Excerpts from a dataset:

· · · ·

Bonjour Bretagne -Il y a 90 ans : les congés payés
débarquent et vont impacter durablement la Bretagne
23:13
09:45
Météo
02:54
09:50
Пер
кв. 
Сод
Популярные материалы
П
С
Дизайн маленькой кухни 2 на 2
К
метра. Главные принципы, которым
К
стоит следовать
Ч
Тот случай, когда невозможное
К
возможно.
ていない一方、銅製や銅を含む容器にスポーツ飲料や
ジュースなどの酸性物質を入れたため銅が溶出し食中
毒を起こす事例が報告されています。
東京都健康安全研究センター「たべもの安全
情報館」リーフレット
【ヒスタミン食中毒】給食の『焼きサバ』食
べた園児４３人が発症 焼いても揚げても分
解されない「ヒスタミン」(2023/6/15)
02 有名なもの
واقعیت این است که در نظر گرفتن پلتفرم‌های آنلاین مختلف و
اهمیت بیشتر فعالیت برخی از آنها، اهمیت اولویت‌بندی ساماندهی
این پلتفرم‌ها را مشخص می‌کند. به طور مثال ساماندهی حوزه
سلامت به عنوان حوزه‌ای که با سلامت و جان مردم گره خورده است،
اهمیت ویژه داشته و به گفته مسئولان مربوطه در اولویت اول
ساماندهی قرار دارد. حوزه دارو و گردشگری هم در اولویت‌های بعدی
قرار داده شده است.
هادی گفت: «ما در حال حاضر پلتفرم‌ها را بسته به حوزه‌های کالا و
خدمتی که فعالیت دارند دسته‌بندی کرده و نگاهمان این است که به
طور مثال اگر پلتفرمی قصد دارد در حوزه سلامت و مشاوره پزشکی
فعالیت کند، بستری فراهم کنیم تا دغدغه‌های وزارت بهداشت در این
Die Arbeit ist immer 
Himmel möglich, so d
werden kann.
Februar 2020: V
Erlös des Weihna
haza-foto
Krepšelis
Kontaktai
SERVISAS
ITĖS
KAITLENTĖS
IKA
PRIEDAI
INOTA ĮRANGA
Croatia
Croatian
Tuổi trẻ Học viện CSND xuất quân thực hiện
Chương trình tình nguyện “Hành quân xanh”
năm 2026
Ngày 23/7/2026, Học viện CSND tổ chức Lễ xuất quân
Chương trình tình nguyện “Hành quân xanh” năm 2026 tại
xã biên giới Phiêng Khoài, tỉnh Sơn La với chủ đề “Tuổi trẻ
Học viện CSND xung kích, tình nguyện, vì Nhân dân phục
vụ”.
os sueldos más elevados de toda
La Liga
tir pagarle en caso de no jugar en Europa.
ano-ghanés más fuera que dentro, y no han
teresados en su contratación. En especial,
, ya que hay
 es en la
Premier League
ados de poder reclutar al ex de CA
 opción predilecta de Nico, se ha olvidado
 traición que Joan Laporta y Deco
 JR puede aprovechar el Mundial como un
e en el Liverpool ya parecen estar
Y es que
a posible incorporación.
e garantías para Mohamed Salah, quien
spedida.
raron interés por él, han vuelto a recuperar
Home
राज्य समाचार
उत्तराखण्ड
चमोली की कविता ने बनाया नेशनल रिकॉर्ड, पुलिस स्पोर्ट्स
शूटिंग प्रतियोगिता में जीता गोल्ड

· · · ·

Transcribe, exactly and without additions, the lines of the records above, beginning with the line that contains "Дизайн маленькой кухни 2 на 2" and ending with the line that contains "traición que Joan Laporta y Deco", both included.

- [Result below]:
Дизайн маленькой кухни 2 на 2
К
метра. Главные принципы, которым
К
стоит следовать
Ч
Тот случай, когда невозможное
К
возможно.
ていない一方、銅製や銅を含む容器にスポーツ飲料や
ジュースなどの酸性物質を入れたため銅が溶出し食中
毒を起こす事例が報告されています。
東京都健康安全研究センター「たべもの安全
情報館」リーフレット
【ヒスタミン食中毒】給食の『焼きサバ』食
べた園児４３人が発症 焼いても揚げても分
解されない「ヒスタミン」(2023/6/15)
02 有名なもの
واقعیت این است که در نظر گرفتن پلتفرم‌های آنلاین مختلف و
اهمیت بیشتر فعالیت برخی از آنها، اهمیت اولویت‌بندی ساماندهی
این پلتفرم‌ها را مشخص می‌کند. به طور مثال ساماندهی حوزه
سلامت به عنوان حوزه‌ای که با سلامت و جان مردم گره خورده است،
اهمیت ویژه داشته و به گفته مسئولان مربوطه در اولویت اول
ساماندهی قرار دارد. حوزه دارو و گردشگری هم در اولویت‌های بعدی
قرار داده شده است.
هادی گفت: «ما در حال حاضر پلتفرم‌ها را بسته به حوزه‌های کالا و
خدمتی که فعالیت دارند دسته‌بندی کرده و نگاهمان این است که به
طور مثال اگر پلتفرمی قصد دارد در حوزه سلامت و مشاوره پزشکی
فعالیت کند، بستری فراهم کنیم تا دغدغه‌های وزارت بهداشت در این
Die Arbeit ist immer 
Himmel möglich, so d
werden kann.
Februar 2020: V
Erlös des Weihna
haza-foto
Krepšelis
Kontaktai
SERVISAS
ITĖS
KAITLENTĖS
IKA
PRIEDAI
INOTA ĮRANGA
Croatia
Croatian
Tuổi trẻ Học viện CSND xuất quân thực hiện
Chương trình tình nguyện “Hành quân xanh”
năm 2026
Ngày 23/7/2026, Học viện CSND tổ chức Lễ xuất quân
Chương trình tình nguyện “Hành quân xanh” năm 2026 tại
xã biên giới Phiêng Khoài, tỉnh Sơn La với chủ đề “Tuổi trẻ
Học viện CSND xung kích, tình nguyện, vì Nhân dân phục
vụ”.
os sueldos más elevados de toda
La Liga
tir pagarle en caso de no jugar en Europa.
ano-ghanés más fuera que dentro, y no han
teresados en su contratación. En especial,
, ya que hay
 es en la
Premier League
ados de poder reclutar al ex de CA
 opción predilecta de Nico, se ha olvidado
 traición que Joan Laporta y Deco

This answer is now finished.